= Norman Marshall (theatre director) =

British theatre director (1901 - 1980)

Norman Marshall (16 November 1901 – 7 November 1980) was an English theatrical director, producer and manager who began his theatrical career while still an undergraduate student at Oxford. After leaving university he worked with various small touring companies and in 1926 he joined Terence Gray at the Cambridge Festival Theatre, first as a press agent, then as a stage manager, and in 1932 he became their resident director. In 1934, he bought the lease on the small London club theatre, the Gate Theatre Studio, where in the next six years he produced popular intimate revues and many successful plays, some of which later transferred to the West-end stage.

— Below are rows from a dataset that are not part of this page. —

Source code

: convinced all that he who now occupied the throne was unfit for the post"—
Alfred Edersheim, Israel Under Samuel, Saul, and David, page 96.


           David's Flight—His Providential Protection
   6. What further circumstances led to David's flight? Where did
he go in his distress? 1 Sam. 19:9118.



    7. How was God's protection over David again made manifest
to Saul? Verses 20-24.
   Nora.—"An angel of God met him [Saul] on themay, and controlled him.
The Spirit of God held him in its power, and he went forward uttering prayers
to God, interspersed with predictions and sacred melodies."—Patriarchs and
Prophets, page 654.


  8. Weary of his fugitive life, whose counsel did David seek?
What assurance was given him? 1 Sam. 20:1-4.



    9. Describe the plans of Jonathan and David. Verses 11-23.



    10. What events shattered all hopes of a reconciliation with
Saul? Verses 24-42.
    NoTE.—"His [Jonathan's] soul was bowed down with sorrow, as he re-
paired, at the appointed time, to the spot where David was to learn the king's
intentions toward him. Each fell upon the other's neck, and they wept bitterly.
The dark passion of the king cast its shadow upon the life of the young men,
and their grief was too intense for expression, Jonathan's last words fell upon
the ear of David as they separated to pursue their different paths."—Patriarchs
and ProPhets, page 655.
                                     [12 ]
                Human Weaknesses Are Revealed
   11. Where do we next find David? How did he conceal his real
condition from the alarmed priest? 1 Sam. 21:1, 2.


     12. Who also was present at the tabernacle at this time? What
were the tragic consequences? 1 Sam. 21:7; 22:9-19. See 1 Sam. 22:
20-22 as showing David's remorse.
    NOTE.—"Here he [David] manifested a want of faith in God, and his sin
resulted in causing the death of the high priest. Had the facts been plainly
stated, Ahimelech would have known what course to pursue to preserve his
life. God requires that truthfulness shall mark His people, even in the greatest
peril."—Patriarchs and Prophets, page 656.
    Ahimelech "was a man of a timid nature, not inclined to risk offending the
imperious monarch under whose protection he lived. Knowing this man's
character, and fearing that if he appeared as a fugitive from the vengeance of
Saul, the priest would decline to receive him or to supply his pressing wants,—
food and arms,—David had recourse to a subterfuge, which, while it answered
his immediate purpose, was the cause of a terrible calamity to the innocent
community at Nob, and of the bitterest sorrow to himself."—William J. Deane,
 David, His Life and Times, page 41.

In his 1947 book The Other Theatre he documented the histories of a number of small, committed, independent theatre companies including his own, the Oxford Playhouse, the Arts Theatre Club and the Cambridge Festival Theatre. These theatres were able to avoid the Lord Chamberlain’s censorship by operating as theatre clubs, where membership was obligatory, and took risks by producing new and experimental plays, or plays by writers thought to be commercially unviable on the West-end stage,

The Gate Theatre Studio was destroyed during the Blitz bombing campaign of WWII and after the war Marshall set up a production company and produced several plays in the West-end. In his book The Producer and the Play he described the history of theatrical production together with his own experiences.

== Sources ==
- Norman Marshall, The Other Theatre, John Lehmann, London, 1947.
- Norman Marshall, The Producer and the Play, Macdonald, London, 1957.
- Colin Chambers (Ed.), Continuum Companion to Twentieth Century Theatre, Continuum, London, 2002.